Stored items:
== Segment start ==

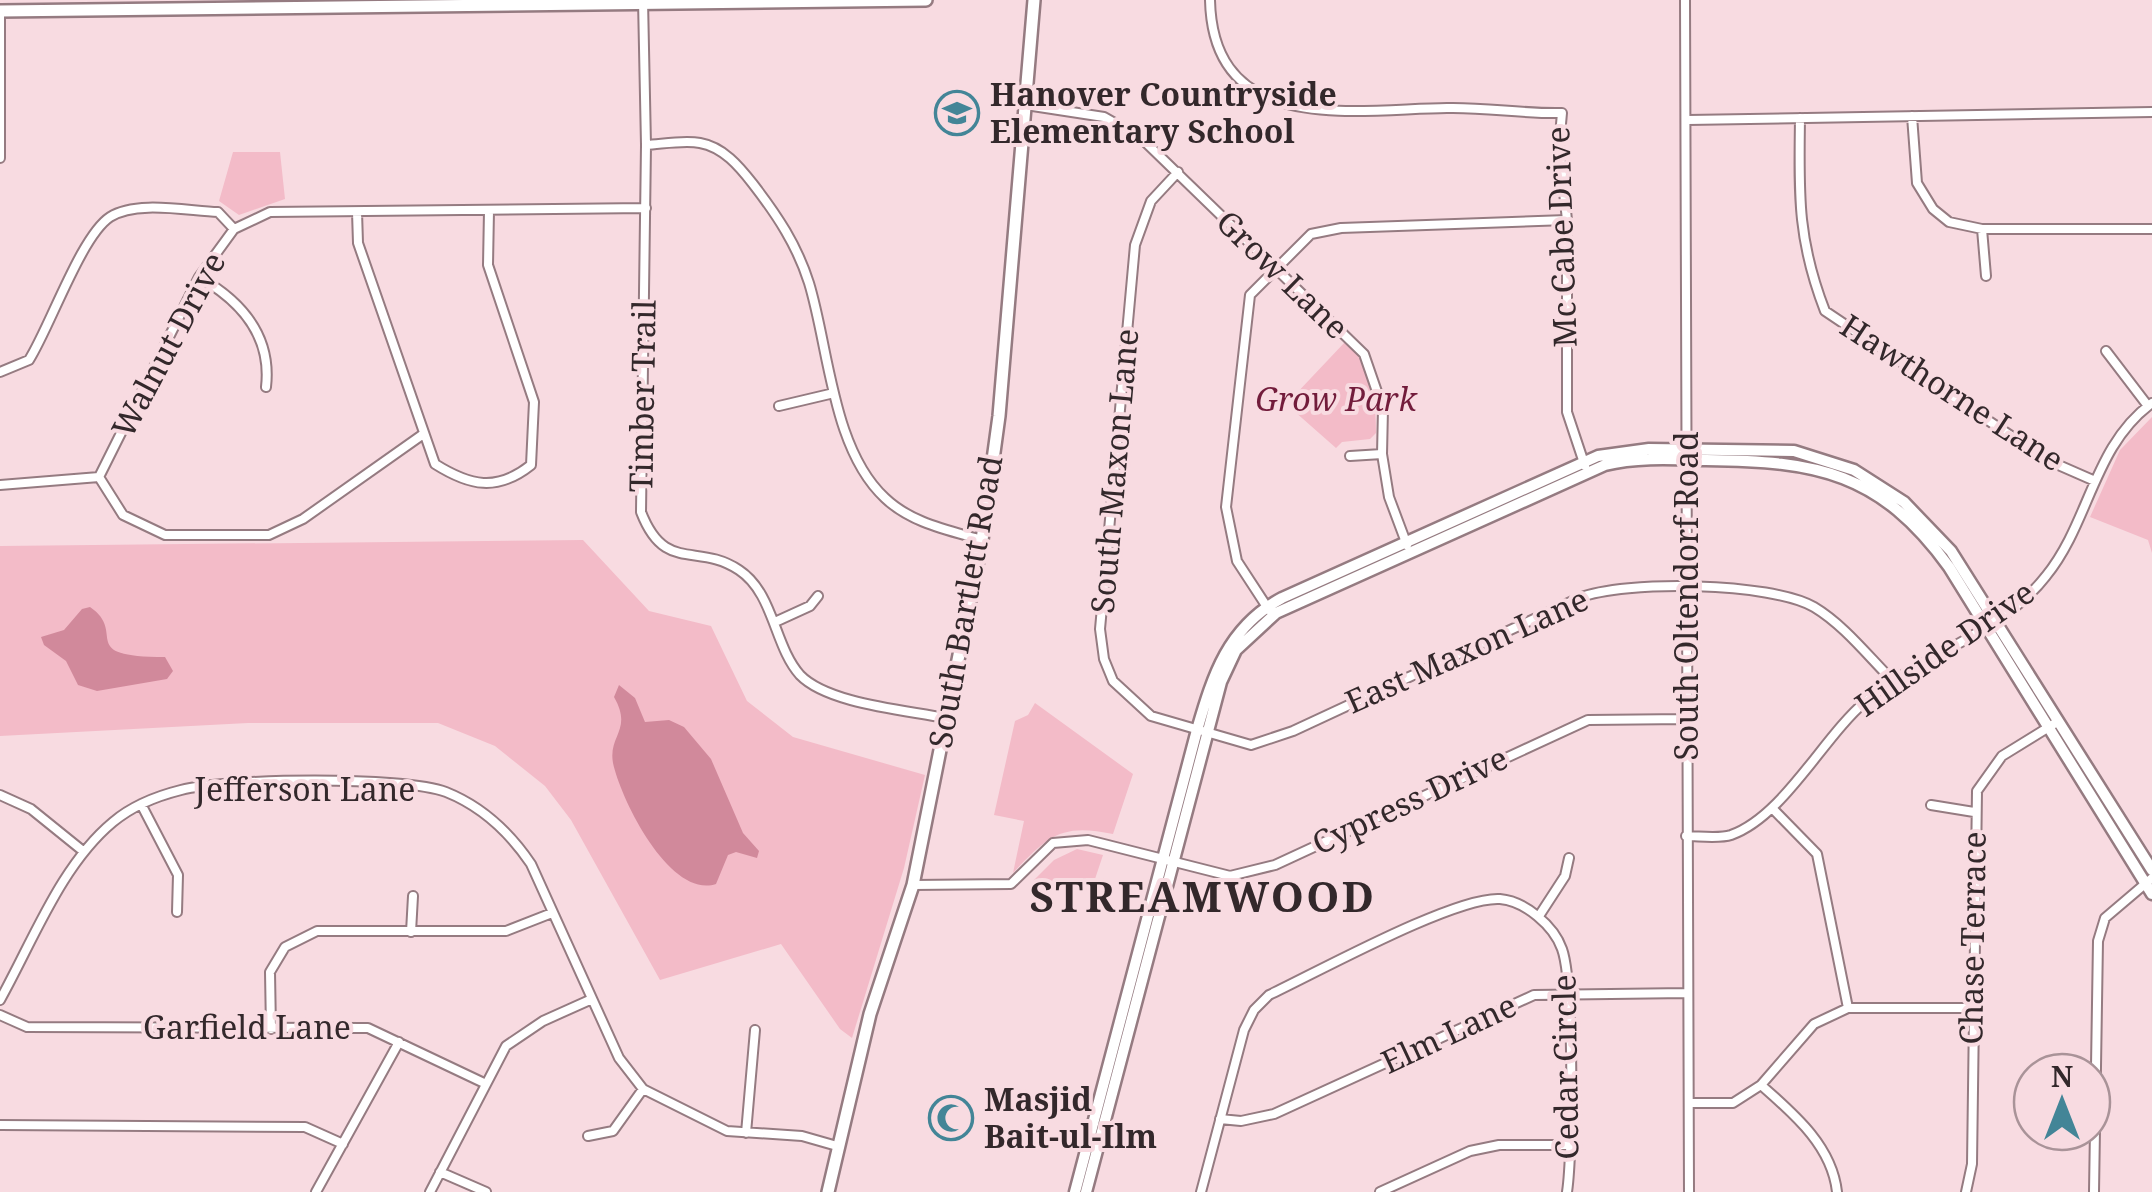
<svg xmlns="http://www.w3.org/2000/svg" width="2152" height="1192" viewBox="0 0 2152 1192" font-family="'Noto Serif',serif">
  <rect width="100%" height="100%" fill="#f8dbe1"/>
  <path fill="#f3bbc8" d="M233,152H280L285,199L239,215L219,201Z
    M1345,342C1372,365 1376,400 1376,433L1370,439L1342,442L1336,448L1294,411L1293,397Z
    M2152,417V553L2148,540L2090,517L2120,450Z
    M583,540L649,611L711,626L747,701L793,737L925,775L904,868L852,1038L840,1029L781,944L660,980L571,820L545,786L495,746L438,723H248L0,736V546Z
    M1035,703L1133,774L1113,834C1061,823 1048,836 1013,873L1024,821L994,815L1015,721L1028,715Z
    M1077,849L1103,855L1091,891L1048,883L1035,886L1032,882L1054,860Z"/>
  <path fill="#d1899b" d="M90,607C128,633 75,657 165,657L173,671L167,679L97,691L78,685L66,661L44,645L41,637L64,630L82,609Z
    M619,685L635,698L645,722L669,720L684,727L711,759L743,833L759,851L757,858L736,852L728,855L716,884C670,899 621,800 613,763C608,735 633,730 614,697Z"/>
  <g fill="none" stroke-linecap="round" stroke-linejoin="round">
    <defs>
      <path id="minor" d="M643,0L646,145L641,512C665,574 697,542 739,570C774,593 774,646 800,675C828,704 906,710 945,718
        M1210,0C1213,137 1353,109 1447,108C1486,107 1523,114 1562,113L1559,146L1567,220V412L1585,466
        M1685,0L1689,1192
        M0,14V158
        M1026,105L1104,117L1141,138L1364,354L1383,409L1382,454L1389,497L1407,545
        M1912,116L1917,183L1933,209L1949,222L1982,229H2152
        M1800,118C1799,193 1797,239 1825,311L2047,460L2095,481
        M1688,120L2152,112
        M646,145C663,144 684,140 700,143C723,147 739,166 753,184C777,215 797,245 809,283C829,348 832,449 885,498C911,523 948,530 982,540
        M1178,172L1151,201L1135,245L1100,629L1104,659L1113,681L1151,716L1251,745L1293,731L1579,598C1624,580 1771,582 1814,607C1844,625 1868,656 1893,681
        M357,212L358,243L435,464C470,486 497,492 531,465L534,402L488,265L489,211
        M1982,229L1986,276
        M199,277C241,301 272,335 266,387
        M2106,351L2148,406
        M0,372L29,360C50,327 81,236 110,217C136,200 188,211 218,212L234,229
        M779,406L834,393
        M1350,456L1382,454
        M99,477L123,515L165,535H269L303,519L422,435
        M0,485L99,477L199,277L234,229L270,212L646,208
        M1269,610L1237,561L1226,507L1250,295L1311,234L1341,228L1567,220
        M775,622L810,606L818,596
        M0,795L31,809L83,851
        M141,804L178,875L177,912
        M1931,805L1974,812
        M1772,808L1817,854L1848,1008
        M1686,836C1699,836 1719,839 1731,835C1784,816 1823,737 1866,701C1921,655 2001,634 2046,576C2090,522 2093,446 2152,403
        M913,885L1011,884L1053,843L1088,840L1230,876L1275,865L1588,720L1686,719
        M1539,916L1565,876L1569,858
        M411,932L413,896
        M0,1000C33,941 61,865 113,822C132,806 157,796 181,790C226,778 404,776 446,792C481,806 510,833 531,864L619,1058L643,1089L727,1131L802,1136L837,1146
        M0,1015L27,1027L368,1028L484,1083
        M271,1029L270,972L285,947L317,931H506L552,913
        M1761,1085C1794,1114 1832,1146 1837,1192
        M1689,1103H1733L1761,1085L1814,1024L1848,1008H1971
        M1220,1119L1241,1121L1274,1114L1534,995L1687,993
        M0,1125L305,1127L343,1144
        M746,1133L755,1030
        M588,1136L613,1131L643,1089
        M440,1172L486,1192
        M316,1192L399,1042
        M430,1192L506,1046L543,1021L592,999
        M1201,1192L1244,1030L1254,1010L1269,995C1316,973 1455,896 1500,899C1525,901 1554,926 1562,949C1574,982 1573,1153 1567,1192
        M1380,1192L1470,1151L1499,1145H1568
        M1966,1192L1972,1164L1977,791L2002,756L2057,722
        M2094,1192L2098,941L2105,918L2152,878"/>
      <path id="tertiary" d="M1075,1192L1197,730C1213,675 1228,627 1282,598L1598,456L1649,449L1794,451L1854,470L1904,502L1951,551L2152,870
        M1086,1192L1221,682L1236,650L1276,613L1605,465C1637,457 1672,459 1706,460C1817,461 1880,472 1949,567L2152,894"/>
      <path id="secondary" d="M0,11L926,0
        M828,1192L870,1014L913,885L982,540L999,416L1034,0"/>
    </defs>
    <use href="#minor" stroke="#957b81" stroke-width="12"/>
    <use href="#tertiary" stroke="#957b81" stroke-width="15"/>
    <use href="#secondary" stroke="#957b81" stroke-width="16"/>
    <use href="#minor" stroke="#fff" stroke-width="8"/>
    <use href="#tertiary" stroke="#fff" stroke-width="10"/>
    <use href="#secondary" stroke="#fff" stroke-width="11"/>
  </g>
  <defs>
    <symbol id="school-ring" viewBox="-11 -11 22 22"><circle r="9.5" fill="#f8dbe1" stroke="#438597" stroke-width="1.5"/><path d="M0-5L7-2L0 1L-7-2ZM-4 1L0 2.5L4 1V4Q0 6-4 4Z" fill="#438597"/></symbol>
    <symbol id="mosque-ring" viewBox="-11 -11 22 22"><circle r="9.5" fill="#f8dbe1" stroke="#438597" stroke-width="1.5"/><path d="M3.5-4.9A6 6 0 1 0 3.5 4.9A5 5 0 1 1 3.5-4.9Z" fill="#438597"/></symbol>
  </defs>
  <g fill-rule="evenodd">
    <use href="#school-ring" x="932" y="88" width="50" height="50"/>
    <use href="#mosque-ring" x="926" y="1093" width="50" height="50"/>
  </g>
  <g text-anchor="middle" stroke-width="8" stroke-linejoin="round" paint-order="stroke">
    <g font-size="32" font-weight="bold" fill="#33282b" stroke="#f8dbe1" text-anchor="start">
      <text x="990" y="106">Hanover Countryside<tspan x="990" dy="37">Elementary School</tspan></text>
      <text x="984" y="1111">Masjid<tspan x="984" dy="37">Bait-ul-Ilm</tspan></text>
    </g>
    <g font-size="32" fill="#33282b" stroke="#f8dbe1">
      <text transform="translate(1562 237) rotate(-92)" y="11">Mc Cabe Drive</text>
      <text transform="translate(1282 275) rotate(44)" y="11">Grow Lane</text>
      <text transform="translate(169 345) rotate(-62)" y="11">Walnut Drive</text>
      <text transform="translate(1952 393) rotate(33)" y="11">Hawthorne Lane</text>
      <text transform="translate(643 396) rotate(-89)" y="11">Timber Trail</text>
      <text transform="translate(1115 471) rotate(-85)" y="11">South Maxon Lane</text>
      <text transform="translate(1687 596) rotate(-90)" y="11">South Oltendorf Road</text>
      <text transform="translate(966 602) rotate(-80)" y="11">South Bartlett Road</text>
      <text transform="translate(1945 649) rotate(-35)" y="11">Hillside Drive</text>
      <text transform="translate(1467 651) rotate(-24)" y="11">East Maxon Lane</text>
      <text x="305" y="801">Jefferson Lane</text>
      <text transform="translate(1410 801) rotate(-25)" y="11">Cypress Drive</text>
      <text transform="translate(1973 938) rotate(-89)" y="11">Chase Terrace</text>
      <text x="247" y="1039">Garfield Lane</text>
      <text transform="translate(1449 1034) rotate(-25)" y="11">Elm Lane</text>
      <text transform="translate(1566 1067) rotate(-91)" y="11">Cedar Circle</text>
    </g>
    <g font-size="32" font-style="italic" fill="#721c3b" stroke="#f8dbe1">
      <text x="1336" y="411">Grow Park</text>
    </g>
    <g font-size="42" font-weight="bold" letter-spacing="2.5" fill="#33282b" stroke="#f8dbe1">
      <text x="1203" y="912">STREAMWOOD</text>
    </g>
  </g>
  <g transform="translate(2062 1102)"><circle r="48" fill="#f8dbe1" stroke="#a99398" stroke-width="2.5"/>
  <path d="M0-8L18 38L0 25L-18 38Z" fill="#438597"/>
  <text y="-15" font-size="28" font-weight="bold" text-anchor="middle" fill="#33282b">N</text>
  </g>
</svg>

== Segment end ==

- What you will do
Reproduce each line from the data that has "linejoin" in it.

- Exercise result
  <g fill="none" stroke-linecap="round" stroke-linejoin="round">
  <g text-anchor="middle" stroke-width="8" stroke-linejoin="round" paint-order="stroke">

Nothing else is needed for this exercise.